Further to the east both the Bulgarian and Turkish armies were under great pressure and in need of German support. But everything would hinge on Germany’s decisive bid for victory on the Western Front, and very few resources could be spared for their ailing allies.
The resilience of the French army had hit its lowest point at the end of the Nivelle offensive in May (see Post 13/5/2017), in contrast to the British army. As 1917 drew to a close, the positions were nearly reversed. The French army had recovered to a remarkable degree, but the British had been battered throughout Passchendaele and in the latter part of Cambrai – with Gough’s 5th army dangerously weakened and demoralised. The credit for France’s military rehabilitation went to the patient and methodical methods of Pétain. Fortunately, few people had realised the extent of the danger to France back in May. Mutineers had seized the town of Missy-aux-Bois behind the lines, and were issuing political demands, and these were beginning to permeate Paris, in the streets around the main stations supplying the front. Radical party politicians were agitating for peace, and in some key industrial areas, particularly the Rhone and the Loire, there had been political strikes. Pétain was given virtually carte blanche to sort out the army. This he did brilliantly, with a carrot and stick approach that addressed mens grievances (particularly over paid leave from the front) but also meted out sufficient, but not excessive, repression of the leaders of the mutinies. Having stopped the rot, he then raised spirits by planning two morale boosting (but limited) campaigns. Firstly, he returned to the scene of his earlier success at Verdun. In mid 1917 the Germans had won back some ground on the left bank of the Meuse with counter-attacks. In July and August Pétain ordered attacks that succeeded in pushing the Germans back (from Mort Homme, Hill 304 and the west bank) to the original start line of the battle in February 1916. Then, in late October, he led his men in the capture of the Moronvilliers massif at the eastern limit of the Chemin des Dames. Both were symbolic wins rather than strategic, but the symbolism mattered greatly.

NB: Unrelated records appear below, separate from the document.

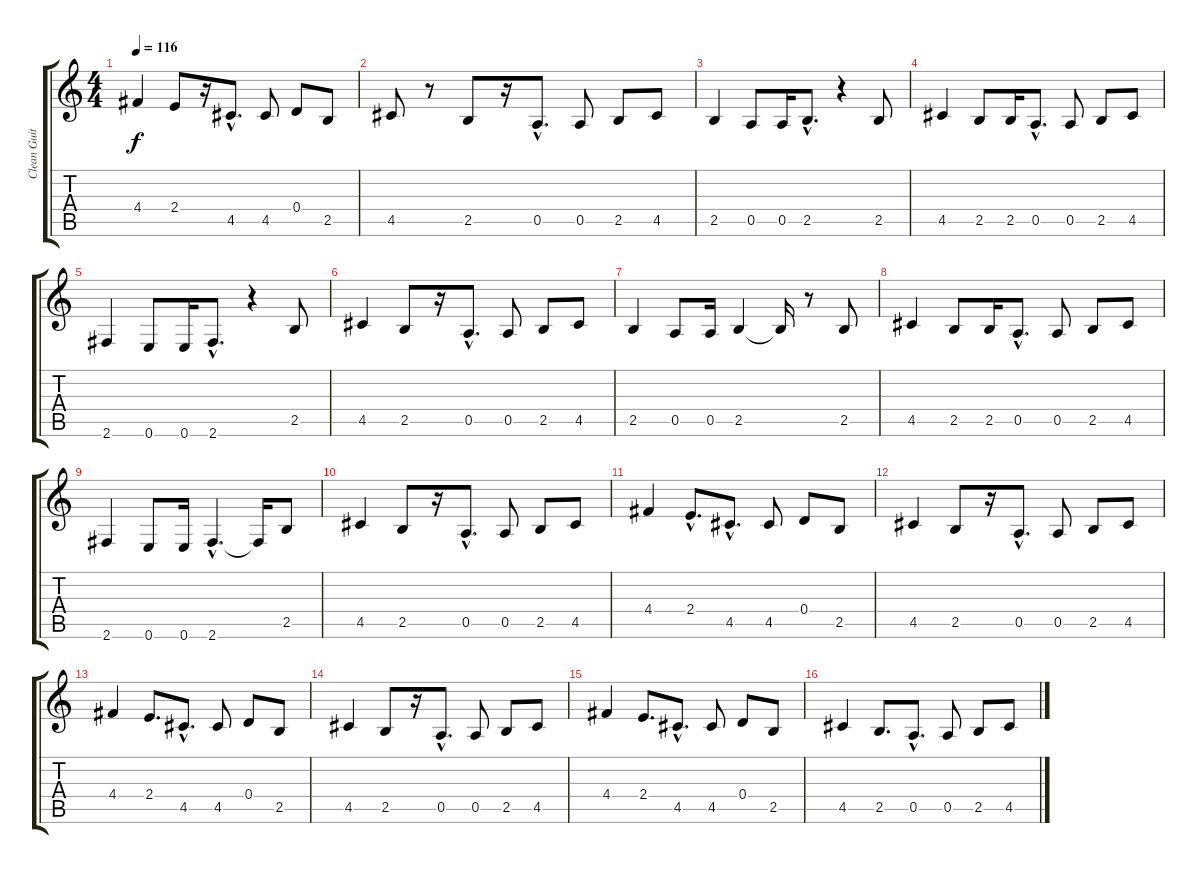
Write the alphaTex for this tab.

\track ("Clean Guitar" "Clean Guit") {instrument electricguitarclean}
\staff {score tabs}
\tuning (E4 B3 G3 D3 A2 E2) {hide}
\ts (4 4)
\tempo 116
\clef g2
\ks c
4.4.4{dy f} 2.4.8 r.16 4.5{hac}.8{d} 4.5.8 0.4.8 2.5.8 |
4.5.8 r.8 2.5.8 r.16 0.5{hac}.8{d} 0.5.8 2.5.8 4.5.8 |
2.5.4 0.5.8 0.5.16 2.5{hac}.8{d} r.4 2.5.8 |
4.5.4 2.5.8 2.5.16 0.5{hac}.8{d} 0.5.8 2.5.8 4.5.8 |
2.6.4 0.6.8 0.6.16 2.6{hac}.8{d} r.4 2.5.8 |
4.5.4 2.5.8 r.16 0.5{hac}.8{d} 0.5.8 2.5.8 4.5.8 |
2.5.4 0.5.8 0.5.16 2.5.4 2.5{t}.16 r.8 2.5.8 |
4.5.4 2.5.8 2.5.16 0.5{hac}.8{d} 0.5.8 2.5.8 4.5.8 |
2.6.4 0.6.8 0.6.16 2.6{hac}.4{d} 2.6{t}.16 2.5.8 |
4.5.4 2.5.8 r.16 0.5{hac}.8{d} 0.5.8 2.5.8 4.5.8 |
4.4.4 2.4{hac}.8{d} 4.5{hac}.8{d} 4.5.8 0.4.8 2.5.8 |
4.5.4 2.5.8 r.16 0.5{hac}.8{d} 0.5.8 2.5.8 4.5.8 |
4.4.4 2.4.8{d} 4.5{hac}.8{d} 4.5.8 0.4.8 2.5.8 |
4.5.4 2.5.8 r.16 0.5{hac}.8{d} 0.5.8 2.5.8 4.5.8 |
4.4.4 2.4.8{d} 4.5{hac}.8{d} 4.5.8 0.4.8 2.5.8 |
4.5.4 2.5.8{d} 0.5{hac}.8{d} 0.5.8 2.5.8 4.5.8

Political developments in France mirrored the military. Painlevé had replaced Ribot as Prime Minister at the end of the Nivelle offensive, but in mid-November President Poincaré replaced him with the popular Clemenceau, whose appointment invigorated the Government. Within days he had Caillaux, leader of the Radical party, arrested for treason and took further measures to root out defeatism.
Clemenceau became a central figure in the most important development at the end of the year. We saw in a previous post (see Post 13/11/2017) how the crisis of Caporetto brought together Allied political and military leaders at Rapallo in northern Italy in November.
Italy herself just survived the trauma of the Caporetto defeat with Allied support, and had established a new defensive line on the River Piave, protecting a more united people and government.
The Rapallo meeting determined to set up the Supreme Allied War Council, and to base it in Versailles in early 1918. This move would prove a decisive influence on the outcome of the entire war.